Oil near $105 as traders eye Middle East upheaval
Oil prices hung near $105 a barrel on Wednesday in Asia as violent uprisings in the Middle East kept traders nervous about possible crude supply disruptions.
Benchmark crude for May delivery was up 4 cents to $105.01 a barrel at late afternoon Singapore time in electronic trading on the New York Mercantile Exchange. The contract rose $1.88 to settle at $104.97 on Tuesday.
The April contract, which expired Tuesday, climbed $1.67 to end at $104.
In London, Brent crude was up 18 cents at $115.88 a barrel on the ICE futures exchange.
Oil has jumped 24 percent since Feb. 14 as violent protests rock the Middle East and North Africa.
In Libya, fighting between rebels and government forces has halted most of the country's 1.6 million barrels a day of crude production. Investors expect that allied coalition military intervention on the side of rebels will likely prolong the shutdown of oil output from the OPEC nation.

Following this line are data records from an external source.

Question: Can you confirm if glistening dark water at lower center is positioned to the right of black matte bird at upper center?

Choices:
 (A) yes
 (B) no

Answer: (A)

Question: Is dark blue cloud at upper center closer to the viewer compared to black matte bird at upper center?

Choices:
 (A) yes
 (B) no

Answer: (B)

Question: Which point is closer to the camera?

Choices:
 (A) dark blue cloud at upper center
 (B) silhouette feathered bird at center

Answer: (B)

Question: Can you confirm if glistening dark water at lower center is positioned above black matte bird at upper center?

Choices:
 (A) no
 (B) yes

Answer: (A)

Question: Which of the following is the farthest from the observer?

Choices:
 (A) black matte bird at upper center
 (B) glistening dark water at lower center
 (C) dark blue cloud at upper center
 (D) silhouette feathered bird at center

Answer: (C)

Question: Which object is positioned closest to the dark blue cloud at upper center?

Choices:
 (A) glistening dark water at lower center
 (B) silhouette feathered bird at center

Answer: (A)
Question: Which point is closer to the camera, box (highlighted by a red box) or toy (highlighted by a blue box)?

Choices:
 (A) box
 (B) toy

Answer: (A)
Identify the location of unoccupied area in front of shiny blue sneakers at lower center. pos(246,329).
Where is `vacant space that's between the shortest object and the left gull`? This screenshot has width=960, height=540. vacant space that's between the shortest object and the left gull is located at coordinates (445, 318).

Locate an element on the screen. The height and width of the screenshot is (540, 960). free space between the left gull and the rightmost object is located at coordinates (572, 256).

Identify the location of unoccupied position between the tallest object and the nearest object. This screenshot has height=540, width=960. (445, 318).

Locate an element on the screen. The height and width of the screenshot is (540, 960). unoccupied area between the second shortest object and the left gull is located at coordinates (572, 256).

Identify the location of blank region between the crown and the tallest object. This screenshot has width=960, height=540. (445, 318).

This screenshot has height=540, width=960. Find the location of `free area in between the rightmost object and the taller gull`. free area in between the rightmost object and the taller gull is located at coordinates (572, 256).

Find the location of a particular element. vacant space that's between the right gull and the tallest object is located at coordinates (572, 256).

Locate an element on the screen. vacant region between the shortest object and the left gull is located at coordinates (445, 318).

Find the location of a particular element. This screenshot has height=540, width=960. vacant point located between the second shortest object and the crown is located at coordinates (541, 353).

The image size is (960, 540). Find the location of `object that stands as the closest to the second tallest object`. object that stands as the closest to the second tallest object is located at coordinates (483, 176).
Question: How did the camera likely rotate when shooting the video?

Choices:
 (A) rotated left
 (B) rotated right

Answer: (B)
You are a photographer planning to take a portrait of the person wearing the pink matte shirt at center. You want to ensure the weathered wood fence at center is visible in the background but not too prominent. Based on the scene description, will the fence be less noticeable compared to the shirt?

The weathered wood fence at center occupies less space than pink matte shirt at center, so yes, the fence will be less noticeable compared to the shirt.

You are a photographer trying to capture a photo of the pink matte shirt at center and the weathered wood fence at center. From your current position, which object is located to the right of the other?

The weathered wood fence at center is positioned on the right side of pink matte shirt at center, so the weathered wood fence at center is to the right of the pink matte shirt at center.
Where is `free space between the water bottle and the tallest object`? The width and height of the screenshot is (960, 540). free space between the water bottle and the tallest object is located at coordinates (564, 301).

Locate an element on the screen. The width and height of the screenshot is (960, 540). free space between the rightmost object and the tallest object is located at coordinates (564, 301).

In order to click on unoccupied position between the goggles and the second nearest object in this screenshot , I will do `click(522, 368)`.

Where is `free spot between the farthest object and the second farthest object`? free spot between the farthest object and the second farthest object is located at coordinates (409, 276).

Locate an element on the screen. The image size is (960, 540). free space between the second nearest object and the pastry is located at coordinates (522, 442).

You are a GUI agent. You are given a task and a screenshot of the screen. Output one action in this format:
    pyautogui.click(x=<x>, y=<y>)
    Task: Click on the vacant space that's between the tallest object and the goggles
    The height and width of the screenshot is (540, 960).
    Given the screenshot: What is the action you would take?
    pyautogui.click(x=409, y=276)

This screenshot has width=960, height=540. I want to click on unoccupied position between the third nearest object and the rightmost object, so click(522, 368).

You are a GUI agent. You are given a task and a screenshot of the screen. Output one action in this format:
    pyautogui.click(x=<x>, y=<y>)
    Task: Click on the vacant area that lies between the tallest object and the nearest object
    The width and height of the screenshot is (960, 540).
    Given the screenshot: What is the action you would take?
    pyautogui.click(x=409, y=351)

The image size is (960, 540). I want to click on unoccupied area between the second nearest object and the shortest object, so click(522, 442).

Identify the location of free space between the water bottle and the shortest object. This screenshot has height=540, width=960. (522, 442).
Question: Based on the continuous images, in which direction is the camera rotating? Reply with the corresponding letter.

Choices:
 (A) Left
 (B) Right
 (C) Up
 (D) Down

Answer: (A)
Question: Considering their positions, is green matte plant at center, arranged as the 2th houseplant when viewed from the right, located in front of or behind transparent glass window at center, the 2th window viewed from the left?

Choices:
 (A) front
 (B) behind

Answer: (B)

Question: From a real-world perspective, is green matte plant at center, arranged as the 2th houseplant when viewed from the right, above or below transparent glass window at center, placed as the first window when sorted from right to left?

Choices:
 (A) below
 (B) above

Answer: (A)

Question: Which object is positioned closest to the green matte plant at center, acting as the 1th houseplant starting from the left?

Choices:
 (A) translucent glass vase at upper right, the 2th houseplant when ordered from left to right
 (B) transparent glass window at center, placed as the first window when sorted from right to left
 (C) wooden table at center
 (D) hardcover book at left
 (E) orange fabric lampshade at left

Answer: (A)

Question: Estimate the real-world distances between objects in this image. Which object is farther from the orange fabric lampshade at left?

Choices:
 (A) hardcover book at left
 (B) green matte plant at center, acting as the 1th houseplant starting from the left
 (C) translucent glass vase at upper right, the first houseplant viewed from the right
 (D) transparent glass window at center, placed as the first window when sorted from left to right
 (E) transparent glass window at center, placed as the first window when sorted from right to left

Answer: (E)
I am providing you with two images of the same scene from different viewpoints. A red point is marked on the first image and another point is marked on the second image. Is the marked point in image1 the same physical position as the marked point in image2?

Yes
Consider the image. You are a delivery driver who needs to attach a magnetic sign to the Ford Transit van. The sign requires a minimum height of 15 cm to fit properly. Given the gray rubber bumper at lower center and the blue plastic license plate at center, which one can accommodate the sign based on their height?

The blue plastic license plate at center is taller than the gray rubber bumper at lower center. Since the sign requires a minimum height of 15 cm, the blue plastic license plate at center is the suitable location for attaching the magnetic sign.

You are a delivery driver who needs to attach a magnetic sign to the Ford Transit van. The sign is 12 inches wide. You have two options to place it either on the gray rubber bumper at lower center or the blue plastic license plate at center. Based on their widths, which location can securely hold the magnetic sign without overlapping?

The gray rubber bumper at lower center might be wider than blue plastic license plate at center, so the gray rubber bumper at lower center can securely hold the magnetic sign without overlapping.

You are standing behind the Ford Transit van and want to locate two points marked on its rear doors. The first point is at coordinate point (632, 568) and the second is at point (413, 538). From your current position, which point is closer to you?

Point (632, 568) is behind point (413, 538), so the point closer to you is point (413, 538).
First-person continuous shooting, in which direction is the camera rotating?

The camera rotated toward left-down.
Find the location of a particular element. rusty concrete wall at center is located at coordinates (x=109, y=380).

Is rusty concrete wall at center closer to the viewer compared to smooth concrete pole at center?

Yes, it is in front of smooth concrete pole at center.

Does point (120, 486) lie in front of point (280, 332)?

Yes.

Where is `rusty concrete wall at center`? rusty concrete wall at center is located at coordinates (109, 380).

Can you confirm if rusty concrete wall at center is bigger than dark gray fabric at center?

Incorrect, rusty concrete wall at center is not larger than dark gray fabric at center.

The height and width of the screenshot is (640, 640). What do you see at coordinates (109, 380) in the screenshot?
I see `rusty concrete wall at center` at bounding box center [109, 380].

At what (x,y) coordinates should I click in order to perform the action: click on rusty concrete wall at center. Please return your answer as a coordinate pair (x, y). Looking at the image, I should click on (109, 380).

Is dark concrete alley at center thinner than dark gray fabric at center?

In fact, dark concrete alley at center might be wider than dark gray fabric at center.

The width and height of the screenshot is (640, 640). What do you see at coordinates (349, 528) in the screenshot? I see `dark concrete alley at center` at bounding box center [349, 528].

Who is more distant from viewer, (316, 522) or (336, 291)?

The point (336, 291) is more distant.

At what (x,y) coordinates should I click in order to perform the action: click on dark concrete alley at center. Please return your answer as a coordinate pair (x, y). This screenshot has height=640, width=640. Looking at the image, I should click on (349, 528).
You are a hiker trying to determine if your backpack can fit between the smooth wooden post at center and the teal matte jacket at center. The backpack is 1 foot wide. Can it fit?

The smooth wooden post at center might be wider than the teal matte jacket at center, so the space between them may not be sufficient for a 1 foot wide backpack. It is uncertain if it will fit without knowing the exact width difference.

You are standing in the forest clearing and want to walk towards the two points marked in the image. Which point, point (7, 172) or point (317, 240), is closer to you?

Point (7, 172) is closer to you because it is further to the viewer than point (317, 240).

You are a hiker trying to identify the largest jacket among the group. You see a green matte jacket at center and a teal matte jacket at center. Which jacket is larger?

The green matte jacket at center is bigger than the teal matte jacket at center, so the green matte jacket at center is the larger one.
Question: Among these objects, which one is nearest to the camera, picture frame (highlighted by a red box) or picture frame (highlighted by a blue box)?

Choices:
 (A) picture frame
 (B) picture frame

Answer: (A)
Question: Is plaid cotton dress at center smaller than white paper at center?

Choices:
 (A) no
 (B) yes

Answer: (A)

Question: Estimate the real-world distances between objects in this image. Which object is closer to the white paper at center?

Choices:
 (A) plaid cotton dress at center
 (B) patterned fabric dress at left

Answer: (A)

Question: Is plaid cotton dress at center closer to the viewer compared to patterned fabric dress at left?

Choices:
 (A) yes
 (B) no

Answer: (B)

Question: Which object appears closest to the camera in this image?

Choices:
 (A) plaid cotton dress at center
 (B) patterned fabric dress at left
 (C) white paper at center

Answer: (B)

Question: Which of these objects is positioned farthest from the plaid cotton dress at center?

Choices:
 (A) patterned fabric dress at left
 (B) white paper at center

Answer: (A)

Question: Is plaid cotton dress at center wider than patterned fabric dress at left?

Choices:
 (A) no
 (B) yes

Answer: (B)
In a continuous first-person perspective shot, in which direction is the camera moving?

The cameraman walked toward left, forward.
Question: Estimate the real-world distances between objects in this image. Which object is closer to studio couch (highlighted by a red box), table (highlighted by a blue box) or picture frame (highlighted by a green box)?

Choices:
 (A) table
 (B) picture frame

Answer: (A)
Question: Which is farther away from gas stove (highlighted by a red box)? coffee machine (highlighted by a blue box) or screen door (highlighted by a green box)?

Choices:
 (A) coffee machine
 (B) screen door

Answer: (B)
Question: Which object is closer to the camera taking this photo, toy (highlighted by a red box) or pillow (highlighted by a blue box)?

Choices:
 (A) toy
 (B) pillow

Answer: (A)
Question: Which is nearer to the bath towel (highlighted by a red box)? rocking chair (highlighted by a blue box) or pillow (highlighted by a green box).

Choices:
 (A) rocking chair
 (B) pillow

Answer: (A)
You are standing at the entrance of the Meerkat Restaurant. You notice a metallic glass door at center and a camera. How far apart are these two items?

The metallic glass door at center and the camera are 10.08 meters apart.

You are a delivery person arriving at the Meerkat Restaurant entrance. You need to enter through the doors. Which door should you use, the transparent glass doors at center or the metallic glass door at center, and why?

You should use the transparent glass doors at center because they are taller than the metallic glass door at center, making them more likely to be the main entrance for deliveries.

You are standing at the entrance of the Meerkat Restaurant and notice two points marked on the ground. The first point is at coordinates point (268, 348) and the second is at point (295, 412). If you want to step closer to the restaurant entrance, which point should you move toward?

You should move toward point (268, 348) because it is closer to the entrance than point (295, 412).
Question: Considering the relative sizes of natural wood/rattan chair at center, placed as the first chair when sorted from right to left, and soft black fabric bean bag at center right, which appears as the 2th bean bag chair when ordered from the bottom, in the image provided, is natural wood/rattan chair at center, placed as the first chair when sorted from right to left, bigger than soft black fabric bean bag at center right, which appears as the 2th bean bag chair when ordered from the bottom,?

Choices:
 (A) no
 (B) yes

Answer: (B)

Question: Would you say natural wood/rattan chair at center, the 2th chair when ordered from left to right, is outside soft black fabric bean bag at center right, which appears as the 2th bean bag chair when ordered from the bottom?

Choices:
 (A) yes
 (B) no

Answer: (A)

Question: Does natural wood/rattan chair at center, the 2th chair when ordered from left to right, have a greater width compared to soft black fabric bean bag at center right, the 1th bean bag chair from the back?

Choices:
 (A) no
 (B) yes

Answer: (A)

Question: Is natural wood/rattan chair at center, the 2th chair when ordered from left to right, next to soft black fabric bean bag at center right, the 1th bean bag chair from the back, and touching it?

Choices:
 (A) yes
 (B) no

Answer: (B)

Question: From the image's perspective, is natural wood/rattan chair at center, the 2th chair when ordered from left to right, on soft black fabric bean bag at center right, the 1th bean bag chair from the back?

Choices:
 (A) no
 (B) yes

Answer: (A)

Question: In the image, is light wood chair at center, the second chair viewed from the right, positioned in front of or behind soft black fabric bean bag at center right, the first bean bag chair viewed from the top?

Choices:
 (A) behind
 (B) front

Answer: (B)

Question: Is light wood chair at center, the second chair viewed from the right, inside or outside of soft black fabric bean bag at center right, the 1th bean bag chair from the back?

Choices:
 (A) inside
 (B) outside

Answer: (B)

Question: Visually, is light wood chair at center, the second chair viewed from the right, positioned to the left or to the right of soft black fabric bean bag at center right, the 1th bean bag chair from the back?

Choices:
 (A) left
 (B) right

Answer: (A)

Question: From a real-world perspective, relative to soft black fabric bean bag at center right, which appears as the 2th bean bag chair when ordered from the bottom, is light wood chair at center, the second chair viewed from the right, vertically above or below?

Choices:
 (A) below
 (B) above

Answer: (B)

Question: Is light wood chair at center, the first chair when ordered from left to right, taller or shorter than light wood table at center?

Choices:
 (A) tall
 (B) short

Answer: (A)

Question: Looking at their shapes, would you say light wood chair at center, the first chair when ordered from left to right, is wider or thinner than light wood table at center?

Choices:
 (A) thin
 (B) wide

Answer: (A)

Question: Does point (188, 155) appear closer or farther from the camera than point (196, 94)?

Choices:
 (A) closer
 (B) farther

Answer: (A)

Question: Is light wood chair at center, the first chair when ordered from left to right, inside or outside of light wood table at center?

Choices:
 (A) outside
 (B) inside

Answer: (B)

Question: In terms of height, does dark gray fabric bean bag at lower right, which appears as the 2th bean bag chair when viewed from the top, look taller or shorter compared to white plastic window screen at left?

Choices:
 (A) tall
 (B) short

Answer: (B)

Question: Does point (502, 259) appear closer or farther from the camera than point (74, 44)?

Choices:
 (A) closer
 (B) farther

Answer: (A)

U.S. Navy Adm. Samuel J. Locklear said Tuesday that intelligence confirmed Libyan leader Moammar Gadhafi's forces were attacking civilians in Misrata, Libya's third-largest city, and said the international coalition was "considering all options" there.
The market is factoring in a "virtual loss of the Libya's exports for an extended time period of at least six months," Ritterbusch and Associates said in a report. The widespread unrest in the region will keep oil prices elevated throughout the spring and into the summer, it said.
The Energy Department's Energy Information Administration reports its weekly supply data later Wednesday.
In other Nymex trading for April contracts, heating oil was steady at $3.08 a gallon and gasoline gained 1.5 cents to $3.02 a gallon. Natural gas added 3.2 cents to $4.29 per 1,000 cubic feet.